| name | windows-diagnostics |
| description | 360-degree Windows system health diagnostics — covers CPU, memory, disk, network, security, startup programs, services, system info, hardware, and installed software. Use this skill whenever the user mentions system diagnostics, PC health check, performance issues, 'why is my computer slow', disk space, memory usage, startup optimization, security audit, bloatware removal, system cleanup, laptop health, or wants to keep their PC in prime condition. Also use when the user asks about high CPU, RAM usage, what's eating their disk, or wants a full system report. |
Windows 360° System Diagnostics
Performs a comprehensive system health check across 10 categories, generates a severity-classified HTML report, and summarizes findings with actionable recommendations.
How to Run
Step 1: Collect diagnostics data
Run the PowerShell collection script. It gathers data across all 10 diagnostic categories and outputs JSON:
powershell -NoProfile -ExecutionPolicy Bypass -File "C:/Users/simon/.claude/skills/windows-diagnostics/scripts/collect_diagnostics.ps1"
The script outputs JSON to stdout and saves it to %TEMP%\windows_diagnostics.json. Each section has its own error handling — if one category fails (e.g., Defender status requires admin), the rest still complete.

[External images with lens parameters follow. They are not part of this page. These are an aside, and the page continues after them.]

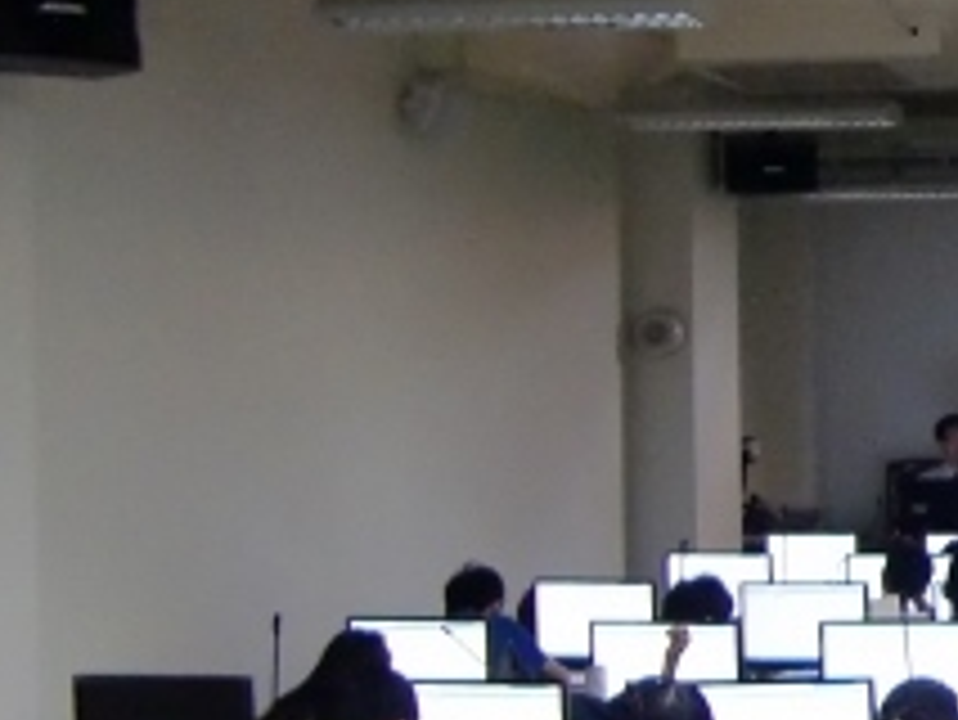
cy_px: 396
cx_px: 1435
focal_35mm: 84
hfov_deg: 20.1
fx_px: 2326
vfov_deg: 17.6
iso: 400
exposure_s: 1/60
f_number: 2.6
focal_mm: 4.9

Step 2: Generate the HTML report
python "C:/Users/simon/.claude/skills/windows-diagnostics/scripts/generate_report.py"
This reads the JSON, applies severity rules, and produces a styled HTML report at ./SystemHealthReport_YYYY-MM-DD.html (in the current working directory). It also prints a summary to stdout.
Optionally specify a custom output path:
python "C:/Users/simon/.claude/skills/windows-diagnostics/scripts/generate_report.py" "/path/to/report.html"
Step 3: Summarize to the user
After both scripts run, present findings to the user organized by severity:
- CRITICAL items first — these need immediate attention
- WARNING items — should be addressed soon
- INFO items — optimization opportunities
- OK items — briefly mention what's healthy (don't list every OK finding)
For each finding, include the recommendation. Be specific and actionable.
Step 4: Offer follow-up actions
Based on findings, offer to help with:
- Removing bloatware (
Get-AppxPackage -Name "..." | Remove-AppxPackage)
- Disabling unnecessary startup programs
- Running Disk Cleanup
- Investigating top resource consumers
- Checking specific error events in detail
- Re-running with admin privileges if security data was unavailable
Admin vs Non-Admin
The script works without admin, but these features require elevation:
- Windows Defender detailed status
- Full event log access
- Physical disk SMART data
- Windows Update pending list (COM object)
- Secure Boot status
If key sections show errors, tell the user: "Some security checks require administrator privileges. Would you like me to explain how to re-run elevated?"
To re-run elevated, the user should open an admin terminal and run the same commands.
Interpreting Results
Read references/severity_rules.md for the full classification rules. Key thresholds:
- Disk: <5% free = CRITICAL, <15% = WARNING
- Memory: >95% = CRITICAL, >85% = WARNING
- CPU: >95% = CRITICAL, >90% = WARNING
- Startup: >25 items = CRITICAL, >15 = WARNING
- Uptime: >60 days = CRITICAL, >30 = WARNING
- Any disabled security feature (Defender, Firewall) = CRITICAL
Bloatware Reference
Read references/known_bloatware.md for the list of common pre-installed packages that can be safely removed, and which packages must NOT be removed.
Important Notes
- The large file scan only covers Desktop, Documents, Downloads, and Videos to avoid long runtimes. It skips
node_modules, .git, and .venv directories.
- Temperature data via WMI is unreliable on many consumer laptops. Don't alarm the user if thermal data is unavailable.
- The
Win32_Product class is intentionally NOT used (it triggers MSI reconfiguration and is extremely slow). Software is enumerated from the registry instead.
- The health score is indicative, not absolute. A score of 100 means no issues were detected, not that the system is perfect.